Records to use START
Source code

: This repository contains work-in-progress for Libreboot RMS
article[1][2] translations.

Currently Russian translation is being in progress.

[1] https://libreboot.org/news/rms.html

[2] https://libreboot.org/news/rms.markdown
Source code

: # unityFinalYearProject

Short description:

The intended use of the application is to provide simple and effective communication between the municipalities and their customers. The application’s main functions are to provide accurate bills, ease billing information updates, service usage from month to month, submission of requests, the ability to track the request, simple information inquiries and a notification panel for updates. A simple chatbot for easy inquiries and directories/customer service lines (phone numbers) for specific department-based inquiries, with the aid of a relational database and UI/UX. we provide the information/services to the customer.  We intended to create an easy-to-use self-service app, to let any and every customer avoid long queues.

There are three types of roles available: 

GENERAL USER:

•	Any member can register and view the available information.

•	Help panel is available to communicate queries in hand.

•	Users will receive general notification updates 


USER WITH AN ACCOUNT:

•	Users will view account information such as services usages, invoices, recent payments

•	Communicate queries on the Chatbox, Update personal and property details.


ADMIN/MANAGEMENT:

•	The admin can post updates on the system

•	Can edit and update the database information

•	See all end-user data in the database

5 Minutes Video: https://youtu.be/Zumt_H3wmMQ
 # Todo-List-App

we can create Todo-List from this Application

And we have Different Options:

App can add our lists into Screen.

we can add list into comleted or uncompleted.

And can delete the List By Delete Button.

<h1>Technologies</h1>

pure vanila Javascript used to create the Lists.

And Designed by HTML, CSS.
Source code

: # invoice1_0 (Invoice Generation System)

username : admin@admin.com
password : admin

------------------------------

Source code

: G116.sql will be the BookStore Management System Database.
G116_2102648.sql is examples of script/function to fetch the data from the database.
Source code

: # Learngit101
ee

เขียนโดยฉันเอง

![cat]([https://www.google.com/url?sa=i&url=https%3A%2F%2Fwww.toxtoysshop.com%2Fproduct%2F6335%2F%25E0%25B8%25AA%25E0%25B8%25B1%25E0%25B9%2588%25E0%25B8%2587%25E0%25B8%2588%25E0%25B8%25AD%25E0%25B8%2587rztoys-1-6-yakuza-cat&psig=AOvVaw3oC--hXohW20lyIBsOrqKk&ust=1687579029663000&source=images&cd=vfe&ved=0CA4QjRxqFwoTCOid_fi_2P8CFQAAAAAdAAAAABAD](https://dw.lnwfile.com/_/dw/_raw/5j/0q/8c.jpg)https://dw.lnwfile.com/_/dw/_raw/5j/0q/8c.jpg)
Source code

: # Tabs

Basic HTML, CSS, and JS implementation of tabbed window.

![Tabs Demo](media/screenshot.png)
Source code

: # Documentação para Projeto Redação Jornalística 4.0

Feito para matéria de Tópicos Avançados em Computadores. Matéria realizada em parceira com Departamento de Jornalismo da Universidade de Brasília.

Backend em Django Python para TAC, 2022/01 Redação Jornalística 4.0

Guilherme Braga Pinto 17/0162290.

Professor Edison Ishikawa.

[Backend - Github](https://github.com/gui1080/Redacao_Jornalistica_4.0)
Records to use END
What you need to do:
Rewrite the listing above, changing each "Source code" to "Repository notes" and keeping everything else unchanged.

Output below:
Repository notes

: This repository contains work-in-progress for Libreboot RMS
article[1][2] translations.

Currently Russian translation is being in progress.

[1] https://libreboot.org/news/rms.html

[2] https://libreboot.org/news/rms.markdown
Repository notes

: # unityFinalYearProject

Short description:

The intended use of the application is to provide simple and effective communication between the municipalities and their customers. The application’s main functions are to provide accurate bills, ease billing information updates, service usage from month to month, submission of requests, the ability to track the request, simple information inquiries and a notification panel for updates. A simple chatbot for easy inquiries and directories/customer service lines (phone numbers) for specific department-based inquiries, with the aid of a relational database and UI/UX. we provide the information/services to the customer.  We intended to create an easy-to-use self-service app, to let any and every customer avoid long queues.

There are three types of roles available: 

GENERAL USER:

•	Any member can register and view the available information.

•	Help panel is available to communicate queries in hand.

•	Users will receive general notification updates 


USER WITH AN ACCOUNT:

•	Users will view account information such as services usages, invoices, recent payments

•	Communicate queries on the Chatbox, Update personal and property details.


ADMIN/MANAGEMENT:

•	The admin can post updates on the system

•	Can edit and update the database information

•	See all end-user data in the database

5 Minutes Video: https://youtu.be/Zumt_H3wmMQ
 # Todo-List-App

we can create Todo-List from this Application

And we have Different Options:

App can add our lists into Screen.

we can add list into comleted or uncompleted.

And can delete the List By Delete Button.

<h1>Technologies</h1>

pure vanila Javascript used to create the Lists.

And Designed by HTML, CSS.
Repository notes

: # invoice1_0 (Invoice Generation System)

username : admin@admin.com
password : admin

------------------------------

Repository notes

: G116.sql will be the BookStore Management System Database.
G116_2102648.sql is examples of script/function to fetch the data from the database.
Repository notes

: # Learngit101
ee

เขียนโดยฉันเอง

![cat]([https://www.google.com/url?sa=i&url=https%3A%2F%2Fwww.toxtoysshop.com%2Fproduct%2F6335%2F%25E0%25B8%25AA%25E0%25B8%25B1%25E0%25B9%2588%25E0%25B8%2587%25E0%25B8%2588%25E0%25B8%25AD%25E0%25B8%2587rztoys-1-6-yakuza-cat&psig=AOvVaw3oC--hXohW20lyIBsOrqKk&ust=1687579029663000&source=images&cd=vfe&ved=0CA4QjRxqFwoTCOid_fi_2P8CFQAAAAAdAAAAABAD](https://dw.lnwfile.com/_/dw/_raw/5j/0q/8c.jpg)https://dw.lnwfile.com/_/dw/_raw/5j/0q/8c.jpg)
Repository notes

: # Tabs

Basic HTML, CSS, and JS implementation of tabbed window.

![Tabs Demo](media/screenshot.png)
Repository notes

: # Documentação para Projeto Redação Jornalística 4.0

Feito para matéria de Tópicos Avançados em Computadores. Matéria realizada em parceira com Departamento de Jornalismo da Universidade de Brasília.

Backend em Django Python para TAC, 2022/01 Redação Jornalística 4.0

Guilherme Braga Pinto 17/0162290.

Professor Edison Ishikawa.

[Backend - Github](https://github.com/gui1080/Redacao_Jornalistica_4.0)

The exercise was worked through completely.